> [Brief]: Copy every line of the data below verbatim, keeping the original order and line breaks.

> [Page-level text extractions]:
****************
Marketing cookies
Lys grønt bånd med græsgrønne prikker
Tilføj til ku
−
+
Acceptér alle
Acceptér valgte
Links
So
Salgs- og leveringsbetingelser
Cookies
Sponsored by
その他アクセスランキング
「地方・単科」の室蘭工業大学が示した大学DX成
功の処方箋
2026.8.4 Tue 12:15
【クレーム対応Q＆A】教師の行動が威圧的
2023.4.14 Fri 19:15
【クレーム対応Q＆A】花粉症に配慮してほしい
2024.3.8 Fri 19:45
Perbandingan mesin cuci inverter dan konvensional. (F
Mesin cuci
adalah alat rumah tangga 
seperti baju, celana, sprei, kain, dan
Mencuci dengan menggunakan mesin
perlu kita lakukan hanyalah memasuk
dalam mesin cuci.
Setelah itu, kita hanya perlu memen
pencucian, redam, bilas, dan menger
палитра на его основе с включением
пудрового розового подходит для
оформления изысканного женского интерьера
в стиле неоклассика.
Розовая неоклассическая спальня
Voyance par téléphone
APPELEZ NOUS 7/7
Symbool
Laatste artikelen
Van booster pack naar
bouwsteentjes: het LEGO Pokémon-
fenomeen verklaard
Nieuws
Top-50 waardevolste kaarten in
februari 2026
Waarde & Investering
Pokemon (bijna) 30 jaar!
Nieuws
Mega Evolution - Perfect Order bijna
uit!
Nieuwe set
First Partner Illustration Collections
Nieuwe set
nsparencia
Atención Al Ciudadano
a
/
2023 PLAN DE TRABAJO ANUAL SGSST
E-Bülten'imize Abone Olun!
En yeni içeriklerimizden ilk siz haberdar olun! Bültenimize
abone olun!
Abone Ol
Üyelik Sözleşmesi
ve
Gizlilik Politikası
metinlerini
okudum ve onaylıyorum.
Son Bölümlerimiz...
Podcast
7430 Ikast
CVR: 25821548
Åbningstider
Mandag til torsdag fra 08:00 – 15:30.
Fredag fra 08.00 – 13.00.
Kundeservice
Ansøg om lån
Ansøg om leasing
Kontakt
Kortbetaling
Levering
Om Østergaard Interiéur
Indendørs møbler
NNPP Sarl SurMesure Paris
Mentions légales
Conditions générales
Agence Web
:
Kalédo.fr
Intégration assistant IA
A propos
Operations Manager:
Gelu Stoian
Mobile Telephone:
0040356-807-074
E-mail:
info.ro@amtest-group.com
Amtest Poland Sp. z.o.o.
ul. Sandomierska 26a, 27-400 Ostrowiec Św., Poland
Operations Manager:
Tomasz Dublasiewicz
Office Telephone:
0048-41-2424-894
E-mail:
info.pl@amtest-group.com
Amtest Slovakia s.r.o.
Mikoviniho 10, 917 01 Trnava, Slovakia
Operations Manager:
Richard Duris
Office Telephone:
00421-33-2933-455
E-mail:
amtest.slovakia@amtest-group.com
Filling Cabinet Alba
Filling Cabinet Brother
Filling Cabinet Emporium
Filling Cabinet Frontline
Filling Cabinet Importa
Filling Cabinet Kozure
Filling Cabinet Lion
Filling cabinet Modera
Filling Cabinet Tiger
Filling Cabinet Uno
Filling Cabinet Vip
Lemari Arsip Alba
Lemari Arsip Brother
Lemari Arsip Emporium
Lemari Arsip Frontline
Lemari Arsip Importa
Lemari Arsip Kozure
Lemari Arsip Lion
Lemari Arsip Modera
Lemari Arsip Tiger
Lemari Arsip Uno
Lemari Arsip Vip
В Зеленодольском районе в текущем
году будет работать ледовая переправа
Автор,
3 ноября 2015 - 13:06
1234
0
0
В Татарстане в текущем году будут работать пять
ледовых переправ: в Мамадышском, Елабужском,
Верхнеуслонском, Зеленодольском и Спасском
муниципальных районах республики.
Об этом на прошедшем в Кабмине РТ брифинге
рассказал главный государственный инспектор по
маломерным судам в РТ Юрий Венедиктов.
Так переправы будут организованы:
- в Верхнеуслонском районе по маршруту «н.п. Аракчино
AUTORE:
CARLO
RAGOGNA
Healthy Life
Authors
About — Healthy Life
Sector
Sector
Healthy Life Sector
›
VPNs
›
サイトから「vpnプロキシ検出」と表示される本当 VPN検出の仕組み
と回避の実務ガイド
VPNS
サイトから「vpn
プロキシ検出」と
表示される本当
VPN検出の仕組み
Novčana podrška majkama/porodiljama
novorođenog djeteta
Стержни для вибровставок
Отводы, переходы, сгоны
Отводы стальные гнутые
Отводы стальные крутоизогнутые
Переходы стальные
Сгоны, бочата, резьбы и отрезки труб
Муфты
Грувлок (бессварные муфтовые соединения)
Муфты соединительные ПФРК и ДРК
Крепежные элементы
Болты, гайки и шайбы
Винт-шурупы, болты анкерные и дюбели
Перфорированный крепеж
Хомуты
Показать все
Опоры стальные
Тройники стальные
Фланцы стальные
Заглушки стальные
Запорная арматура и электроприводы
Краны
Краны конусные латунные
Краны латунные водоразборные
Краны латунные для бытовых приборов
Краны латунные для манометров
****************
> [Response to this exercise]:
Marketing cookies
Lys grønt bånd med græsgrønne prikker
Tilføj til ku
−
+
Acceptér alle
Acceptér valgte
Links
So
Salgs- og leveringsbetingelser
Cookies
Sponsored by
その他アクセスランキング
「地方・単科」の室蘭工業大学が示した大学DX成
功の処方箋
2026.8.4 Tue 12:15
【クレーム対応Q＆A】教師の行動が威圧的
2023.4.14 Fri 19:15
【クレーム対応Q＆A】花粉症に配慮してほしい
2024.3.8 Fri 19:45
Perbandingan mesin cuci inverter dan konvensional. (F
Mesin cuci
adalah alat rumah tangga 
seperti baju, celana, sprei, kain, dan
Mencuci dengan menggunakan mesin
perlu kita lakukan hanyalah memasuk
dalam mesin cuci.
Setelah itu, kita hanya perlu memen
pencucian, redam, bilas, dan menger
палитра на его основе с включением
пудрового розового подходит для
оформления изысканного женского интерьера
в стиле неоклассика.
Розовая неоклассическая спальня
Voyance par téléphone
APPELEZ NOUS 7/7
Symbool
Laatste artikelen
Van booster pack naar
bouwsteentjes: het LEGO Pokémon-
fenomeen verklaard
Nieuws
Top-50 waardevolste kaarten in
februari 2026
Waarde & Investering
Pokemon (bijna) 30 jaar!
Nieuws
Mega Evolution - Perfect Order bijna
uit!
Nieuwe set
First Partner Illustration Collections
Nieuwe set
nsparencia
Atención Al Ciudadano
a
/
2023 PLAN DE TRABAJO ANUAL SGSST
E-Bülten'imize Abone Olun!
En yeni içeriklerimizden ilk siz haberdar olun! Bültenimize
abone olun!
Abone Ol
Üyelik Sözleşmesi
ve
Gizlilik Politikası
metinlerini
okudum ve onaylıyorum.
Son Bölümlerimiz...
Podcast
7430 Ikast
CVR: 25821548
Åbningstider
Mandag til torsdag fra 08:00 – 15:30.
Fredag fra 08.00 – 13.00.
Kundeservice
Ansøg om lån
Ansøg om leasing
Kontakt
Kortbetaling
Levering
Om Østergaard Interiéur
Indendørs møbler
NNPP Sarl SurMesure Paris
Mentions légales
Conditions générales
Agence Web
:
Kalédo.fr
Intégration assistant IA
A propos
Operations Manager:
Gelu Stoian
Mobile Telephone:
0040356-807-074
E-mail:
info.ro@amtest-group.com
Amtest Poland Sp. z.o.o.
ul. Sandomierska 26a, 27-400 Ostrowiec Św., Poland
Operations Manager:
Tomasz Dublasiewicz
Office Telephone:
0048-41-2424-894
E-mail:
info.pl@amtest-group.com
Amtest Slovakia s.r.o.
Mikoviniho 10, 917 01 Trnava, Slovakia
Operations Manager:
Richard Duris
Office Telephone:
00421-33-2933-455
E-mail:
amtest.slovakia@amtest-group.com
Filling Cabinet Alba
Filling Cabinet Brother
Filling Cabinet Emporium
Filling Cabinet Frontline
Filling Cabinet Importa
Filling Cabinet Kozure
Filling Cabinet Lion
Filling cabinet Modera
Filling Cabinet Tiger
Filling Cabinet Uno
Filling Cabinet Vip
Lemari Arsip Alba
Lemari Arsip Brother
Lemari Arsip Emporium
Lemari Arsip Frontline
Lemari Arsip Importa
Lemari Arsip Kozure
Lemari Arsip Lion
Lemari Arsip Modera
Lemari Arsip Tiger
Lemari Arsip Uno
Lemari Arsip Vip
В Зеленодольском районе в текущем
году будет работать ледовая переправа
Автор,
3 ноября 2015 - 13:06
1234
0
0
В Татарстане в текущем году будут работать пять
ледовых переправ: в Мамадышском, Елабужском,
Верхнеуслонском, Зеленодольском и Спасском
муниципальных районах республики.
Об этом на прошедшем в Кабмине РТ брифинге
рассказал главный государственный инспектор по
маломерным судам в РТ Юрий Венедиктов.
Так переправы будут организованы:
- в Верхнеуслонском районе по маршруту «н.п. Аракчино
AUTORE:
CARLO
RAGOGNA
Healthy Life
Authors
About — Healthy Life
Sector
Sector
Healthy Life Sector
›
VPNs
›
サイトから「vpnプロキシ検出」と表示される本当 VPN検出の仕組み
と回避の実務ガイド
VPNS
サイトから「vpn
プロキシ検出」と
表示される本当
VPN検出の仕組み
Novčana podrška majkama/porodiljama
novorođenog djeteta
Стержни для вибровставок
Отводы, переходы, сгоны
Отводы стальные гнутые
Отводы стальные крутоизогнутые
Переходы стальные
Сгоны, бочата, резьбы и отрезки труб
Муфты
Грувлок (бессварные муфтовые соединения)
Муфты соединительные ПФРК и ДРК
Крепежные элементы
Болты, гайки и шайбы
Винт-шурупы, болты анкерные и дюбели
Перфорированный крепеж
Хомуты
Показать все
Опоры стальные
Тройники стальные
Фланцы стальные
Заглушки стальные
Запорная арматура и электроприводы
Краны
Краны конусные латунные
Краны латунные водоразборные
Краны латунные для бытовых приборов
Краны латунные для манометров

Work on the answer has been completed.